Within the records below, find each line with the word "Dama" and copy it out.

* * * * *

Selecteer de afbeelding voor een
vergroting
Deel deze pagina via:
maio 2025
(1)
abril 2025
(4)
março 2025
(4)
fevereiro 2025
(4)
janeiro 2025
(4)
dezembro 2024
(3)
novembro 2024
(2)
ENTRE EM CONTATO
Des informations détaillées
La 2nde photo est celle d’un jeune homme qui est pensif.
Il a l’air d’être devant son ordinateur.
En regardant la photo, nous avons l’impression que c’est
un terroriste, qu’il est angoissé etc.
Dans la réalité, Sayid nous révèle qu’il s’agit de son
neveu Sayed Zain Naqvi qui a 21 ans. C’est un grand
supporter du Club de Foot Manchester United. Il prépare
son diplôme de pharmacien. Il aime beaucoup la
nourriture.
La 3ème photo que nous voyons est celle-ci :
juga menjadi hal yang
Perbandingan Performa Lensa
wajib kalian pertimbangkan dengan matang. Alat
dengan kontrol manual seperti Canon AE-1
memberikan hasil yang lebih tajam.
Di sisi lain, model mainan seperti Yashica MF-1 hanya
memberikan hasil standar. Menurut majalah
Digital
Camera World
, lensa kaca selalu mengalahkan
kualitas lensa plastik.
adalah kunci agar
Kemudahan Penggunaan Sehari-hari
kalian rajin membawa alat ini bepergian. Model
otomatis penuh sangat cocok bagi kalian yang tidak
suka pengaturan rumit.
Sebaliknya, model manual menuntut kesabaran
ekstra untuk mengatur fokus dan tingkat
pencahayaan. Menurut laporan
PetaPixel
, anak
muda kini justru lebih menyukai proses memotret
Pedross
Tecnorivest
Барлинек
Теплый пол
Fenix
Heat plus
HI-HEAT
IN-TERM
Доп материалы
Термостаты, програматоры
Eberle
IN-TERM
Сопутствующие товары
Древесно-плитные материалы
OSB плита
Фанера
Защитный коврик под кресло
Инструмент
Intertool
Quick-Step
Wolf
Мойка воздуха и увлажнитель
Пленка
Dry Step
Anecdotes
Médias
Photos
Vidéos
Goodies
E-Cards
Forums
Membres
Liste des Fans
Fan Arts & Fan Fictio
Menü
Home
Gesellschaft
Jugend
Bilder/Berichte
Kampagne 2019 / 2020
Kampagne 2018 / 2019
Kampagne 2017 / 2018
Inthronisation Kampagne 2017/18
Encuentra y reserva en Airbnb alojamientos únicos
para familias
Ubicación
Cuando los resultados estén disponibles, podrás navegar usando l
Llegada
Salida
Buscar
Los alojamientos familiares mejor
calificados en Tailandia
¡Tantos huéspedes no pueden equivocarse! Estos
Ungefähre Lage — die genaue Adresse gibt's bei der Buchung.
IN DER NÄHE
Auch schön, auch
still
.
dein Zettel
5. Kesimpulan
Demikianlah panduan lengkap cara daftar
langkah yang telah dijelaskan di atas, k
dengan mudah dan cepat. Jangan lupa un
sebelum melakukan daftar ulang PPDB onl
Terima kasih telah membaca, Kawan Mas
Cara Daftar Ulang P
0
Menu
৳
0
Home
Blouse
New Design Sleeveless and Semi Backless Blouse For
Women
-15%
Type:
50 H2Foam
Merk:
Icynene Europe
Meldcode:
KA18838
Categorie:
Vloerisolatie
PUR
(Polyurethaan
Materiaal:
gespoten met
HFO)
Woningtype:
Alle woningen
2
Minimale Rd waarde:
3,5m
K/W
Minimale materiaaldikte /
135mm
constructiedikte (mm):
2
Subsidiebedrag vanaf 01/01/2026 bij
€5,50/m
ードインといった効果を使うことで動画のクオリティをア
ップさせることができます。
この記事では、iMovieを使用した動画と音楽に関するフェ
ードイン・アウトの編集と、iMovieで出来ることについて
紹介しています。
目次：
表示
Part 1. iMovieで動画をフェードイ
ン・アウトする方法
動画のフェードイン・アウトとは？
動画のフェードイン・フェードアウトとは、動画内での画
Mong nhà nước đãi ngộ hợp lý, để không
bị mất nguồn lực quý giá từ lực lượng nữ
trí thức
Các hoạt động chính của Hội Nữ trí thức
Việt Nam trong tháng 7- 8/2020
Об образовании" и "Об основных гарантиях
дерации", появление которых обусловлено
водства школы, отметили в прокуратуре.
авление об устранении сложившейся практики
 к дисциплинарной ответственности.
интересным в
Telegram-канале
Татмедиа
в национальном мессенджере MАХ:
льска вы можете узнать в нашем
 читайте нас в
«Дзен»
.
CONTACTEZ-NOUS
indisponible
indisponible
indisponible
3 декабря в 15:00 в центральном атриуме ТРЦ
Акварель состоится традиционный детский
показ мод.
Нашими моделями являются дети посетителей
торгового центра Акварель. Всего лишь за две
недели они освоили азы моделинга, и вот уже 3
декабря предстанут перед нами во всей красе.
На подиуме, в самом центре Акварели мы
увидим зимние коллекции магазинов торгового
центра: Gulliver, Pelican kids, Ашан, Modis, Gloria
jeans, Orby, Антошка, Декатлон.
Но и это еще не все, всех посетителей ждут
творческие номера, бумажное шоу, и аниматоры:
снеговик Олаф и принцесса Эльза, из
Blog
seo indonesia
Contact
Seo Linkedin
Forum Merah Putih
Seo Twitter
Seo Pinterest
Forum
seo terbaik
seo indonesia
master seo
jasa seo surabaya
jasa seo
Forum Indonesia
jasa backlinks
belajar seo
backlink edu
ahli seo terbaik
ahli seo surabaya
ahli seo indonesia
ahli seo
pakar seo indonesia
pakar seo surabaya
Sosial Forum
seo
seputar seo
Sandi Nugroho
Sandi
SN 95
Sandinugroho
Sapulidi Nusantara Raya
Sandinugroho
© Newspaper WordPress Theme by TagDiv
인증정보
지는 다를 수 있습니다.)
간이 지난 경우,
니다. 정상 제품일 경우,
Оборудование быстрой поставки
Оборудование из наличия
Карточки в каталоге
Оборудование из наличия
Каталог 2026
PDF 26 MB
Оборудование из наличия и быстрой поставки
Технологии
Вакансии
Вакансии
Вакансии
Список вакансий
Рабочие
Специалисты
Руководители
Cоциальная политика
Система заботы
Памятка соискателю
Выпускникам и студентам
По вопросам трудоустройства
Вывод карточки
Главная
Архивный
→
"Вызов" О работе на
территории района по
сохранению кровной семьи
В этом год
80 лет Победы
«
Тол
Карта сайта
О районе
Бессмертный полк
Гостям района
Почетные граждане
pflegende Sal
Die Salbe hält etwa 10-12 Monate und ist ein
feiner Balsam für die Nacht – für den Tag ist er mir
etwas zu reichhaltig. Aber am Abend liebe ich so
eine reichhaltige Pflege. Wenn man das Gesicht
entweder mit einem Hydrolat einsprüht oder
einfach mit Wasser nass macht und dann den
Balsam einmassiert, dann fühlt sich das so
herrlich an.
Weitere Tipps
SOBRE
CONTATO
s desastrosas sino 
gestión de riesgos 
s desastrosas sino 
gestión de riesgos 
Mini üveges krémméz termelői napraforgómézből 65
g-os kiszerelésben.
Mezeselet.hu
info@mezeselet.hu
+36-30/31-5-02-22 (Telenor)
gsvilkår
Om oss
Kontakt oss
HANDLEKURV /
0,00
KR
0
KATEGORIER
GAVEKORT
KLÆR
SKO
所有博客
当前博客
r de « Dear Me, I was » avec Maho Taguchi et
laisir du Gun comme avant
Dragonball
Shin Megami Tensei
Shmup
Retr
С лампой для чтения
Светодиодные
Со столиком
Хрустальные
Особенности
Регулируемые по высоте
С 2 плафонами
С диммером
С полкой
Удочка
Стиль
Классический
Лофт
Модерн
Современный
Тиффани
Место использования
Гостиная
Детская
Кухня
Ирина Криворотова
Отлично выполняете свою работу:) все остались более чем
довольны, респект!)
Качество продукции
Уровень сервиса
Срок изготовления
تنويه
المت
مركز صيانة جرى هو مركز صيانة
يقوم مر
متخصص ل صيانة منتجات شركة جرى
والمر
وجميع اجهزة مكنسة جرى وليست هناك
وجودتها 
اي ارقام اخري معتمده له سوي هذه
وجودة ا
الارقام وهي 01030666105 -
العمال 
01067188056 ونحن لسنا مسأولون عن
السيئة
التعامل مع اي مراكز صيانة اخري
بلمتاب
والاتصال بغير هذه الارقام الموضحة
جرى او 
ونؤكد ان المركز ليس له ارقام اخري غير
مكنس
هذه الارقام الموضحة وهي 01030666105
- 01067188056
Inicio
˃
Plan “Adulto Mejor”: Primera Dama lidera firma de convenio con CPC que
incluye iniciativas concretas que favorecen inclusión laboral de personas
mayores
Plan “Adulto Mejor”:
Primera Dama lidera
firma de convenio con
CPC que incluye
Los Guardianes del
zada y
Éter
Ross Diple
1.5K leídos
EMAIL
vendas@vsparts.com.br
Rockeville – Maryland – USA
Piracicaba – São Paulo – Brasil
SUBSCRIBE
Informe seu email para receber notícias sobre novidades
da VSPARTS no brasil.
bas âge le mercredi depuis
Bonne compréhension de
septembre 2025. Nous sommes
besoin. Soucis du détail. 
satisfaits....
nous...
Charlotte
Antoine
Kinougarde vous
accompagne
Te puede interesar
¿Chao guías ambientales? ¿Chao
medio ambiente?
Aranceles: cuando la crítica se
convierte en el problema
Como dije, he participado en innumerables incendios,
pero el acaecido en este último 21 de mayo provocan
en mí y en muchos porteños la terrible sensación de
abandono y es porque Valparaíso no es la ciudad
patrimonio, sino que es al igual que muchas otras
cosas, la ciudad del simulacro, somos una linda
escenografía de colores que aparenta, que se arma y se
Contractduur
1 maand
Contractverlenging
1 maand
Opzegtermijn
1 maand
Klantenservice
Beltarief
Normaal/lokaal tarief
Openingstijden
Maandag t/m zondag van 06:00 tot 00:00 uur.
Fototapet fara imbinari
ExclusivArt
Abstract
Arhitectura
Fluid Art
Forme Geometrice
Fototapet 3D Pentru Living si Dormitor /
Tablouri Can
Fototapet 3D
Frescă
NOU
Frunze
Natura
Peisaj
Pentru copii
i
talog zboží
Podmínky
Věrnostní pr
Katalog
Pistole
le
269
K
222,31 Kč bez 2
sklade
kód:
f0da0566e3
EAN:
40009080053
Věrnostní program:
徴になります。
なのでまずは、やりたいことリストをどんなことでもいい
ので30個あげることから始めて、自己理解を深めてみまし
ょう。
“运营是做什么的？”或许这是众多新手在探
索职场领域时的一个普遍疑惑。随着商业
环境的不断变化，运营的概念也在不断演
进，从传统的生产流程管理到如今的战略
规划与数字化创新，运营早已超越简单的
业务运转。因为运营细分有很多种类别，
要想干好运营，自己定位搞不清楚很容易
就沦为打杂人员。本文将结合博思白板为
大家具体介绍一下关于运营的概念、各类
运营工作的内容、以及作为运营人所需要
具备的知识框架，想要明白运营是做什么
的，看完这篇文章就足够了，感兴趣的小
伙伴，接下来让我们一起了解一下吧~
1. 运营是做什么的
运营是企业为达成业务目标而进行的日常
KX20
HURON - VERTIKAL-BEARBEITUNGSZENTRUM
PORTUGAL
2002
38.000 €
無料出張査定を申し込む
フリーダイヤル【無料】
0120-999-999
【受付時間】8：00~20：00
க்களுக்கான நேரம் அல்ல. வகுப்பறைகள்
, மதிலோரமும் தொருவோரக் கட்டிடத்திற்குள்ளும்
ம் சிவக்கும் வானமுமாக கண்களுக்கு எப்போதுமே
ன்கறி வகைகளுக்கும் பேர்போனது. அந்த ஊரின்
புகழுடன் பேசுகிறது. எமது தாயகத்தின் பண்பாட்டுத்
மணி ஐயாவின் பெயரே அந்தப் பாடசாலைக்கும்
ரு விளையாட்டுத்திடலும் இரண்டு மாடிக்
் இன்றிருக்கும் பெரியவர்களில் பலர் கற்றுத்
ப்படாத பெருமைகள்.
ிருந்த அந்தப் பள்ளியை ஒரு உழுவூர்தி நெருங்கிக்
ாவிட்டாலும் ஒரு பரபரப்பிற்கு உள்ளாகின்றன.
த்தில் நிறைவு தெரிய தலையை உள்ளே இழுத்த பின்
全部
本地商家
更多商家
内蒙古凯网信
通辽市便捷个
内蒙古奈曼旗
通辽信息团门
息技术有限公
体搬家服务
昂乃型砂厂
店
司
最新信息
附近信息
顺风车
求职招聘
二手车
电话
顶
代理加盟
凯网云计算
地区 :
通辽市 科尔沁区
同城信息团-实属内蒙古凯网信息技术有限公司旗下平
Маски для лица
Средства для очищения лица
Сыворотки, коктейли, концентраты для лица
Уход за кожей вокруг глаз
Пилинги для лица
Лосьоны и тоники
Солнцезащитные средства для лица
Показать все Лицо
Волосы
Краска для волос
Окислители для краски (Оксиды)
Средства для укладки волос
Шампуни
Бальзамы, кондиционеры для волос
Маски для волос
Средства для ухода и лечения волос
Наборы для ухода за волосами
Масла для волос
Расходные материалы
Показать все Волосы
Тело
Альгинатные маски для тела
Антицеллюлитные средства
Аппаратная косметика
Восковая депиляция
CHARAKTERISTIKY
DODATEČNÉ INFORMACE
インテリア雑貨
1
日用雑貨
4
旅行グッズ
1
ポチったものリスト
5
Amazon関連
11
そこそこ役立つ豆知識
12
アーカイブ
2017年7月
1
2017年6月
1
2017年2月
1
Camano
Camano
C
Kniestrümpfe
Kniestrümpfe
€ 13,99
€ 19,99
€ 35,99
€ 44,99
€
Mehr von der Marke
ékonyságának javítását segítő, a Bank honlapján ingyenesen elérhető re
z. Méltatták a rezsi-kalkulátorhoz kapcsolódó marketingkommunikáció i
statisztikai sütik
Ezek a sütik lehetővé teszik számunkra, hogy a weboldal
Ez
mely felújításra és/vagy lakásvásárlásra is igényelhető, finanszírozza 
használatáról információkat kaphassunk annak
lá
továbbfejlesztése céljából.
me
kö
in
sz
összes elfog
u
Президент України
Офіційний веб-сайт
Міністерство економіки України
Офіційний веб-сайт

* * * * *

## Result for this exercise
Plan “Adulto Mejor”: Primera Dama lidera firma de convenio con CPC que
Primera Dama lidera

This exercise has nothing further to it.